Justice Scalia's Arguments Criticized as Boston Looks at Innocence By the Numbers

Call me hopelessly naive but I think even one innocent person in jail for a crime he or she did not commit - and it doesn't have to be a capitol crime either, which can invoke the death penalty - is too many.

From the Boston Globe:

ALAN NEWTON LEFT PRISON last week after serving 22 years for a rape he didn't commit. Though eligible for parole for nearly a decade, he was repeatedly denied his freedom because he insisted on his innocence. Through repeated motions and letters from his prison cell, Newton relentlessly sought the DNA testing that eventually cleared him. But it took the New York City Police Department nearly a dozen years to locate that evidence-even though it was stored in the original evidence barrel the whole time-years Alan Newton spent in prisons like Attica and Sing Sing.

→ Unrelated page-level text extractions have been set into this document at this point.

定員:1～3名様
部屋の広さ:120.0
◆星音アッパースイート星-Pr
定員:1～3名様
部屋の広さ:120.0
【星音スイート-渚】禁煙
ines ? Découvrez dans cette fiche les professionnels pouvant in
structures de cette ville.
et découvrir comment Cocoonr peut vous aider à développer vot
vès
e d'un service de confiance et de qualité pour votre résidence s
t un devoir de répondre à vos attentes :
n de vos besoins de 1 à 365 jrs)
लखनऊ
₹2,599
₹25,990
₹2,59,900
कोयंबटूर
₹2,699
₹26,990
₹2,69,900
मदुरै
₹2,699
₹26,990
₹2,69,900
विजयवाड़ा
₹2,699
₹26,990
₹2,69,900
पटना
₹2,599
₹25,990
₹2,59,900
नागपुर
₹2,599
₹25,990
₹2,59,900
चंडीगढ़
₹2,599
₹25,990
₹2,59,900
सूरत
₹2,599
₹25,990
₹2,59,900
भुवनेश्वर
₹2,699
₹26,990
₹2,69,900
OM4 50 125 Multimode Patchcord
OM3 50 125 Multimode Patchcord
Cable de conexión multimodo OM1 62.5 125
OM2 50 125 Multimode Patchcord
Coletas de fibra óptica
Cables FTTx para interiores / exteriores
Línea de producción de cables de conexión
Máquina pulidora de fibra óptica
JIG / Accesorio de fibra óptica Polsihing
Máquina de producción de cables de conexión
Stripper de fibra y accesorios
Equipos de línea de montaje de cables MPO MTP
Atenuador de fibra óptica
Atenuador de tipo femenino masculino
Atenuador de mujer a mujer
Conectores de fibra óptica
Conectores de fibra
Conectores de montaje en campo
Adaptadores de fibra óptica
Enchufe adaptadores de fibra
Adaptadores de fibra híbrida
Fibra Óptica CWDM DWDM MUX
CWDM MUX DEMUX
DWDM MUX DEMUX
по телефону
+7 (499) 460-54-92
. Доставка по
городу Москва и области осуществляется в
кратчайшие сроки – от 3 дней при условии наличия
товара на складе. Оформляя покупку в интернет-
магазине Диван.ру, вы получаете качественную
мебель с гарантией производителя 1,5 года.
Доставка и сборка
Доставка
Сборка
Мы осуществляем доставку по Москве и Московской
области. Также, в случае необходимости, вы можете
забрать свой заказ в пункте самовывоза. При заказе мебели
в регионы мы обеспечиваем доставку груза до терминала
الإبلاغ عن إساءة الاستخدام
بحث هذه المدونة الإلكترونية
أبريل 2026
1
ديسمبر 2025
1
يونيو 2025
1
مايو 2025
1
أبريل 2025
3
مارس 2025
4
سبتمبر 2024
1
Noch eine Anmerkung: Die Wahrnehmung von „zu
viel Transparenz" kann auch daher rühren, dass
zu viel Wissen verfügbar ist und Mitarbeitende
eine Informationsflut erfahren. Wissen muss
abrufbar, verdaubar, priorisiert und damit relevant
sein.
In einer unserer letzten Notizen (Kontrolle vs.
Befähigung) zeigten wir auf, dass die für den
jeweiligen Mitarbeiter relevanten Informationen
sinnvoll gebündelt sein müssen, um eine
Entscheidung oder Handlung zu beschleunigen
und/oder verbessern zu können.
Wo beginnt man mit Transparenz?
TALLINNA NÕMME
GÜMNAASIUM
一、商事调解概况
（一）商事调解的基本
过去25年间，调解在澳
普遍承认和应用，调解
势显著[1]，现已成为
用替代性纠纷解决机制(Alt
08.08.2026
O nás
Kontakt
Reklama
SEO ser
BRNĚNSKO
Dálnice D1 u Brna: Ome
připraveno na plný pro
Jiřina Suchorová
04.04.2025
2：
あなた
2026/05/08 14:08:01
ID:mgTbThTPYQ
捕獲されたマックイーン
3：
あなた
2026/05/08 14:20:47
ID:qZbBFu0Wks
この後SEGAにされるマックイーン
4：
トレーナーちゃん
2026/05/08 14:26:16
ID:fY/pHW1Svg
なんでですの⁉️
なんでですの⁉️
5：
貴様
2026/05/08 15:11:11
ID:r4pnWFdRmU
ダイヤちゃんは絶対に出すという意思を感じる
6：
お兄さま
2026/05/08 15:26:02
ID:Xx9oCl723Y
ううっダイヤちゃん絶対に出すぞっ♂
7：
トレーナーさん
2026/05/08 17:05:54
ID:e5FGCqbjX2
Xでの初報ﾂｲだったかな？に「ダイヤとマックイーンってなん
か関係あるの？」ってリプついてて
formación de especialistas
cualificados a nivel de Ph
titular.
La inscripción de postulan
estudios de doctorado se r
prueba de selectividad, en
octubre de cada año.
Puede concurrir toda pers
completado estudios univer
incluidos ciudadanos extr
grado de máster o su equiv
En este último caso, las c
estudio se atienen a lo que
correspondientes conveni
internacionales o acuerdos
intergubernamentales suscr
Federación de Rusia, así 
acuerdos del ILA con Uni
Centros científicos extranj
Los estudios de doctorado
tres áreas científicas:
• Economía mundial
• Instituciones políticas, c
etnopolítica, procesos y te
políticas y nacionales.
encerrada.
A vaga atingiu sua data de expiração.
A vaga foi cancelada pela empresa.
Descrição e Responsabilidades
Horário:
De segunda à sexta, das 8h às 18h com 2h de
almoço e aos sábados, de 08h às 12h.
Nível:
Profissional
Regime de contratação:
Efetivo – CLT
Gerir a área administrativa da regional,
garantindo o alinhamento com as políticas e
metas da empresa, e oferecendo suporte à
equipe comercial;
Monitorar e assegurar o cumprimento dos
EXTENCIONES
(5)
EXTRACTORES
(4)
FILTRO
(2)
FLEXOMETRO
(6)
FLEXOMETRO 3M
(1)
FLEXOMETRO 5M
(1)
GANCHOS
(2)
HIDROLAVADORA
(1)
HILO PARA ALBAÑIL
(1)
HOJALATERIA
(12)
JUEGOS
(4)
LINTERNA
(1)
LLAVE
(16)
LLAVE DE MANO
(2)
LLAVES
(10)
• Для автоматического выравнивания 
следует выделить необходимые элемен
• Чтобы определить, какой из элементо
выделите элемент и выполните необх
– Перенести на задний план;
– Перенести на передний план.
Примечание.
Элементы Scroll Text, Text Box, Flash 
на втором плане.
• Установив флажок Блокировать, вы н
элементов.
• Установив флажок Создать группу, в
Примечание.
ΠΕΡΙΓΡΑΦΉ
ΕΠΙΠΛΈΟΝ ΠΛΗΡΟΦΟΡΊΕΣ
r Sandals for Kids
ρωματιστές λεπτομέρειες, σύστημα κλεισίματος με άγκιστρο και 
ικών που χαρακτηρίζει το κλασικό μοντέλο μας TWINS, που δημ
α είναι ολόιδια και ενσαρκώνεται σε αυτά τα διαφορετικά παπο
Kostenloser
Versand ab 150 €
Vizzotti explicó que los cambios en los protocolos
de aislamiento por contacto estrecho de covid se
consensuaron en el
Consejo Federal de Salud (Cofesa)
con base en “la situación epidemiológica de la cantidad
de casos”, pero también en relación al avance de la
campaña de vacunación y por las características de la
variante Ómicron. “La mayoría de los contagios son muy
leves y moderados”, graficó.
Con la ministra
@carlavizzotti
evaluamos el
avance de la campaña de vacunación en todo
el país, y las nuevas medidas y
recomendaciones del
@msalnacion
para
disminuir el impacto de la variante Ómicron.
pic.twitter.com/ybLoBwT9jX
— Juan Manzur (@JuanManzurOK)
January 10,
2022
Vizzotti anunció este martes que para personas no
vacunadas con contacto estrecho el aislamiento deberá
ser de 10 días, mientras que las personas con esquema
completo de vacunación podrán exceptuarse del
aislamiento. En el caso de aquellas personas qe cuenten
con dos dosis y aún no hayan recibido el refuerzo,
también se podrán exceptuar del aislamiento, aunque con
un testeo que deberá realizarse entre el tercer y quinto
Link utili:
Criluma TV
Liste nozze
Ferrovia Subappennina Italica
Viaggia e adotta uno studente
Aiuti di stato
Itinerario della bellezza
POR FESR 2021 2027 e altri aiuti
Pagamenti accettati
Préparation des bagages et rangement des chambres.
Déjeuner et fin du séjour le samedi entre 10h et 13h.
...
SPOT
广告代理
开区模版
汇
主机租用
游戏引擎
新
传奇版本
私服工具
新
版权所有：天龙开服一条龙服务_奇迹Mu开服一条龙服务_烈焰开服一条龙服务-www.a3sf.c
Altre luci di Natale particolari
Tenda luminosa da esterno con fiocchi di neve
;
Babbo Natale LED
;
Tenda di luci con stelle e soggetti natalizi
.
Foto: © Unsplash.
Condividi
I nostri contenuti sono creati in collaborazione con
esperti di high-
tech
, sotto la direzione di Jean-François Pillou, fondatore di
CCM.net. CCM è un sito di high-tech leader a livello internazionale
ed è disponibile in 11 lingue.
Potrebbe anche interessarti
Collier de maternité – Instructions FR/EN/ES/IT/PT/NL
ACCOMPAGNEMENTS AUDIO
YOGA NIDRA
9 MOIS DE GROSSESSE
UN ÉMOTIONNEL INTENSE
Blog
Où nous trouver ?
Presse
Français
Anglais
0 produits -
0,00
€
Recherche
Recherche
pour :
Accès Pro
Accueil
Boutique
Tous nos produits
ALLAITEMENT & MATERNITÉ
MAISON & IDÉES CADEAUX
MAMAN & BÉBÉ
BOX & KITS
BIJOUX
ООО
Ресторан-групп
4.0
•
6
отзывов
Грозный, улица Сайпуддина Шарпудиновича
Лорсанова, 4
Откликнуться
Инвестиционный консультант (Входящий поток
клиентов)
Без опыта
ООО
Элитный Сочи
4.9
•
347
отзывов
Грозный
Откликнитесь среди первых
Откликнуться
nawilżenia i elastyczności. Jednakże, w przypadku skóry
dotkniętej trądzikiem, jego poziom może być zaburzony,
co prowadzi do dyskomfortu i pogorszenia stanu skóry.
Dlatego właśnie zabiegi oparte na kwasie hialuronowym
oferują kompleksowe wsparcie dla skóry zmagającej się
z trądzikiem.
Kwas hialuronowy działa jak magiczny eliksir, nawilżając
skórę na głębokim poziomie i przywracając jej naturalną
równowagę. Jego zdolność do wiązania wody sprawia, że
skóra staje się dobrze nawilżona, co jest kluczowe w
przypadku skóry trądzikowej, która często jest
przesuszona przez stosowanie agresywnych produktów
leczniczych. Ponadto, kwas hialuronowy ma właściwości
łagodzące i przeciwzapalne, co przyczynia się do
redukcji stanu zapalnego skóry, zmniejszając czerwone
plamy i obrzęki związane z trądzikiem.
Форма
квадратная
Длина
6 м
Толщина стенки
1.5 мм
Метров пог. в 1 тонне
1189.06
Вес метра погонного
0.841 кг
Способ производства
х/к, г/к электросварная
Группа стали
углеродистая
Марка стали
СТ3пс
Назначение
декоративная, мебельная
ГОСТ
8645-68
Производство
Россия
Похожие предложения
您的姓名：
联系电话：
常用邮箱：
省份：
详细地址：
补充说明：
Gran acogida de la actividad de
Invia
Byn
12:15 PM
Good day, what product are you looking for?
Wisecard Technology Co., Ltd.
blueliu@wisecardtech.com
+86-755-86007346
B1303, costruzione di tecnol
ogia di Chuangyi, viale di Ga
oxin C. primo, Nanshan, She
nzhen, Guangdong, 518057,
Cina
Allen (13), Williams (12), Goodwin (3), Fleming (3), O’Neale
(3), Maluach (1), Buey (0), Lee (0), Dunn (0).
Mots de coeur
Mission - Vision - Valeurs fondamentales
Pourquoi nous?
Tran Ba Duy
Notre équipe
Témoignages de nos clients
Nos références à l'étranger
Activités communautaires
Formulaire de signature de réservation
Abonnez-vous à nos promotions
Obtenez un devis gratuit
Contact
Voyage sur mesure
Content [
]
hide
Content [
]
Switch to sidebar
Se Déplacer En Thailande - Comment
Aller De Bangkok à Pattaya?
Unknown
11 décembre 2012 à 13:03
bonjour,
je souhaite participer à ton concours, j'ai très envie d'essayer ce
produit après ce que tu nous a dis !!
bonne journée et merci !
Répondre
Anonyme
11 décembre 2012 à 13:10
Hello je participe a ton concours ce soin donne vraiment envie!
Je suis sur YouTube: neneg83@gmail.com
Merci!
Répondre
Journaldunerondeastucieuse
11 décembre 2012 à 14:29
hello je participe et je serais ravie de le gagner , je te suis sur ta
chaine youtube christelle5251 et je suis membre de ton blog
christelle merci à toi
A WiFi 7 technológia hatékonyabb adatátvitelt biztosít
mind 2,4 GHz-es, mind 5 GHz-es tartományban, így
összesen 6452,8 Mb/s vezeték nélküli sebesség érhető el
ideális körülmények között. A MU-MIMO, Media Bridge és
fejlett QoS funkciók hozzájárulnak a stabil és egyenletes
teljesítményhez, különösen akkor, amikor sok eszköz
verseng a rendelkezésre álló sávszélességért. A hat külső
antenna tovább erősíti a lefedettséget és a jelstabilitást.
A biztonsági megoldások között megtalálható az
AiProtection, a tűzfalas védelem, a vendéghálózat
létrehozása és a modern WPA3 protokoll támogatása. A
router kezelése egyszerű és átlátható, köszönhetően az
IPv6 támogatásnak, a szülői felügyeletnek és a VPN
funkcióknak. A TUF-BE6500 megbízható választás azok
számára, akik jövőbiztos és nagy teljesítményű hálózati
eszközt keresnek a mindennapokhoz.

The Newton exoneration stands as a poignant rebuke to Justice Antonin Scalia's concurring opinion in the recent Supreme Court case of Kansas v. Marsh. In that death penalty decision, Scalia went far out of his way to attack what he termed the death penalty ``abolition lobby." In his analysis, Scalia joined a growing chorus of death penalty proponents who claim that our criminal justice system is nearly perfect in adjudicating guilt and innocence. Indeed, Scalia devoted entire pages of his opinion to excoriating several of his fellow justices for succumbing to what he believes are unfounded fears of fallibility created by the extensive attention garnered by the exonerated.

A principal flaw in Scalia's argument is that it is grounded in misleading statistics from a pro-death penalty piece published on the op-ed page of The New York Times in January. In the piece, which Scalia both cites and quotes at length, Joshua Marquis, the district attorney of Clatsop County, Ore., and an oft-quoted spokesperson for the prosecutorial lobby, asserts that the conviction of the innocent is essentially unheard of in our system of criminal justice.